On-Demand Spin-Orbit Interaction from Which-Layer Tunability in Bilayer Graphene

TL;DR

This paper presents a method to achieve highly tunable spin-orbit interaction in bilayer graphene by shifting carriers between layers using an electric field, enabling ON/OFF switching and new spin control possibilities.

Contribution

The study introduces a novel approach for on-demand, broad-range tunability of spin-orbit interaction in graphene multilayers via which-layer inhomogeneity.

Findings

Complete tunability and ON/OFF switching of SOI in bilayer graphene.

Demonstration of electrically driven spin resonance.
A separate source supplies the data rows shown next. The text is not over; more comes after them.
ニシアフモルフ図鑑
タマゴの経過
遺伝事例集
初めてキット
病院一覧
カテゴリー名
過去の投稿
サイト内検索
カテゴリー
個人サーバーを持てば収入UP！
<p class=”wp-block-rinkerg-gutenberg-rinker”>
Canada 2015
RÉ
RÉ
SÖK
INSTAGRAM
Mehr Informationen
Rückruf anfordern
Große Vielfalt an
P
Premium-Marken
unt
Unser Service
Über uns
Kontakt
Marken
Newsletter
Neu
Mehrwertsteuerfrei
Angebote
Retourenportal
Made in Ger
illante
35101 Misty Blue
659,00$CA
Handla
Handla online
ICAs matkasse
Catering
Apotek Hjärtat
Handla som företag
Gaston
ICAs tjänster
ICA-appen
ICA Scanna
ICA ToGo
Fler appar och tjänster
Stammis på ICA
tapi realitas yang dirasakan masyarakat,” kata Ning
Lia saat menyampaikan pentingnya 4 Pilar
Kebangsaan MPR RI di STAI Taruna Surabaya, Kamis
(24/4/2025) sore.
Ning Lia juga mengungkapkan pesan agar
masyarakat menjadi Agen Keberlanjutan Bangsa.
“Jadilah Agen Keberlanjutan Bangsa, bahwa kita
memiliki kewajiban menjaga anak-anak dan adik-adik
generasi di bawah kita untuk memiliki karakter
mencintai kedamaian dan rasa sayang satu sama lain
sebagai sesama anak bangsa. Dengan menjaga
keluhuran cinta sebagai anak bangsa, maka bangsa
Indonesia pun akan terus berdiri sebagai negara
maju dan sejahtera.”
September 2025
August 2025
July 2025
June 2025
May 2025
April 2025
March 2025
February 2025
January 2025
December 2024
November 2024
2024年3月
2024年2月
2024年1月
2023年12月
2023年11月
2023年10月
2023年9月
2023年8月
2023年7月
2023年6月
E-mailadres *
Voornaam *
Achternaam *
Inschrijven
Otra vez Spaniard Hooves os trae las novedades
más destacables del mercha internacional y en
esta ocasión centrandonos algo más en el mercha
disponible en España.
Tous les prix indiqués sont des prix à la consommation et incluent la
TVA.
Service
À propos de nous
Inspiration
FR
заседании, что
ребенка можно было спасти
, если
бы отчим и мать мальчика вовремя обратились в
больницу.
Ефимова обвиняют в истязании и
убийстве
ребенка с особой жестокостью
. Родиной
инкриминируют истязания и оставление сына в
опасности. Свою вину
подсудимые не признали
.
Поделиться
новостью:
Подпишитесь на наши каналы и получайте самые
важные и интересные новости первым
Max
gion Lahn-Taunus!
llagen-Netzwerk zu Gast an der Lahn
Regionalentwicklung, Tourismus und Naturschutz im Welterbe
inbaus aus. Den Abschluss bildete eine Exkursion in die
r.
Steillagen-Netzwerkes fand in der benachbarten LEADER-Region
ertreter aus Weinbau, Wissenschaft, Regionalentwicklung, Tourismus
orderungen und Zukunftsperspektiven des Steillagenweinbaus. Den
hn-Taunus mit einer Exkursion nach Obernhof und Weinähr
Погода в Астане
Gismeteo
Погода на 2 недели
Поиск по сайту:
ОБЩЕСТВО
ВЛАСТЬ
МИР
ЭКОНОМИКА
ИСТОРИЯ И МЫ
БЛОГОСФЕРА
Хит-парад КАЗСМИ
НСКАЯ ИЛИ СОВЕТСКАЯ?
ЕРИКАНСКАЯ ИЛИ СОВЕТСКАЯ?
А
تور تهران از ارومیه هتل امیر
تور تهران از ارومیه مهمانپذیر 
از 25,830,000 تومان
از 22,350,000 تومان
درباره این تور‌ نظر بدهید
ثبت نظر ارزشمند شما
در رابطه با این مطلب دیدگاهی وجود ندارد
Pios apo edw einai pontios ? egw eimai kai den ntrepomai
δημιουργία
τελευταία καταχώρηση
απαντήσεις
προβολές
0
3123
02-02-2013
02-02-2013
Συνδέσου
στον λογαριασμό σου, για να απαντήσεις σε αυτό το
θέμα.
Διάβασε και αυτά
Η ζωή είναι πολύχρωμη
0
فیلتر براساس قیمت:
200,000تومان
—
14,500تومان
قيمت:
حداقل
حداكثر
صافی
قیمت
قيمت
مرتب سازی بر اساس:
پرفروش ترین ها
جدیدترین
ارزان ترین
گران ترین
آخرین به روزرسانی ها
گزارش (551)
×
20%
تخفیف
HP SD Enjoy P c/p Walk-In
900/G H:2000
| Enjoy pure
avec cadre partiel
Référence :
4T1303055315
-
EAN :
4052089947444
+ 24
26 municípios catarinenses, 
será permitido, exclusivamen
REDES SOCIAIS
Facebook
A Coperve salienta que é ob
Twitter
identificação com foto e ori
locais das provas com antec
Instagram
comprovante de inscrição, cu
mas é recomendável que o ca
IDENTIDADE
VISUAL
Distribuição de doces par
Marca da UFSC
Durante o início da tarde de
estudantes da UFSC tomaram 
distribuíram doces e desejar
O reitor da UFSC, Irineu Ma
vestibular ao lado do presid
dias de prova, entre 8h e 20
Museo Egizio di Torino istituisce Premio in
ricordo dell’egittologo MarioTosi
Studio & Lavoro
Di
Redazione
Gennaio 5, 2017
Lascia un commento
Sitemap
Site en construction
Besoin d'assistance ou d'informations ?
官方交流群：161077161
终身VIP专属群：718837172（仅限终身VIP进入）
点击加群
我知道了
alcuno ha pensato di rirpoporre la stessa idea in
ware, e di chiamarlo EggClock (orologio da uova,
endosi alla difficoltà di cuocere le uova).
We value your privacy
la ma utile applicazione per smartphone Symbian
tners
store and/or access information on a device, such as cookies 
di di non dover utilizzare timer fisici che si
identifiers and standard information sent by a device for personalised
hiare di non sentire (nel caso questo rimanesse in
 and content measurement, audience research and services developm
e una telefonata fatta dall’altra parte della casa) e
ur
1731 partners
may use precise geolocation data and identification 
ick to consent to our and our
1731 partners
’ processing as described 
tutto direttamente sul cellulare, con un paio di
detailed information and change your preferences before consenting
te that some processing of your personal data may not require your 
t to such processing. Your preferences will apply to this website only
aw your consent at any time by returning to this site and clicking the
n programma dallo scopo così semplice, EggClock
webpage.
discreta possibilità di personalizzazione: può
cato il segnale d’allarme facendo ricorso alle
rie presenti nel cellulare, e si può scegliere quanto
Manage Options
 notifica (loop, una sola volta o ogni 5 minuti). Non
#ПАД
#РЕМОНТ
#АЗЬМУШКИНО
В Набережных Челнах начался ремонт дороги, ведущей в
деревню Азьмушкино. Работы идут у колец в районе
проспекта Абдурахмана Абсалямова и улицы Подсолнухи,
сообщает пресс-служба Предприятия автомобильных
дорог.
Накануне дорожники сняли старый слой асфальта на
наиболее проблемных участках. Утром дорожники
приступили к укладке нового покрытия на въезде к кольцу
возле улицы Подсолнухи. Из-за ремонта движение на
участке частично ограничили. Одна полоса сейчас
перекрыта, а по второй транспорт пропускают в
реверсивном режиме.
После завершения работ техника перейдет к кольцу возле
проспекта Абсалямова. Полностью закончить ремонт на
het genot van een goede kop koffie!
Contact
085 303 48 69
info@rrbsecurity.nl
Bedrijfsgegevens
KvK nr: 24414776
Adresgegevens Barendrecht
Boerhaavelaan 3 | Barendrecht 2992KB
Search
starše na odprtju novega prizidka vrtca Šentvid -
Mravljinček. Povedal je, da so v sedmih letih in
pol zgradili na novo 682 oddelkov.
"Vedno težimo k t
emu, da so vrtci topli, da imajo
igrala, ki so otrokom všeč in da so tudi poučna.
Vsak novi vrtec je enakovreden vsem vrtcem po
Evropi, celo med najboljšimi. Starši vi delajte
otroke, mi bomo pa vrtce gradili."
Potential for topological phases with different valley Hall conductivities.

Abstract

Spin-orbit interaction (SOI) that is gate-tunable over a broad range is essential to exploiting novel spin phenomena. Achieving this regime has remained elusive because of the weakness of the underlying relativistic coupling and lack of its tunability in solids. Here we outline a general strategy that enables exceptionally high tunability of SOI through creating a which-layer spin-orbit field inhomogeneity in graphene multilayers. An external transverse electric field is applied to shift carriers between the layers with strong and weak SOI. Because graphene layers are separated by sub-nm scales, exceptionally high tunability of SOI can be achieved through a minute carrier displacement. A detailed analysis of the experimentally relevant case of bilayer graphene on a semiconducting transition metal dichalchogenide substrate is presented. In this system, a complete tunability of SOI amounting to its ON/OFF switching can be achieved. New opportunities for spin control are exemplified with electrically driven spin resonance and topological phases with different quantized intrinsic valley Hall conductivities.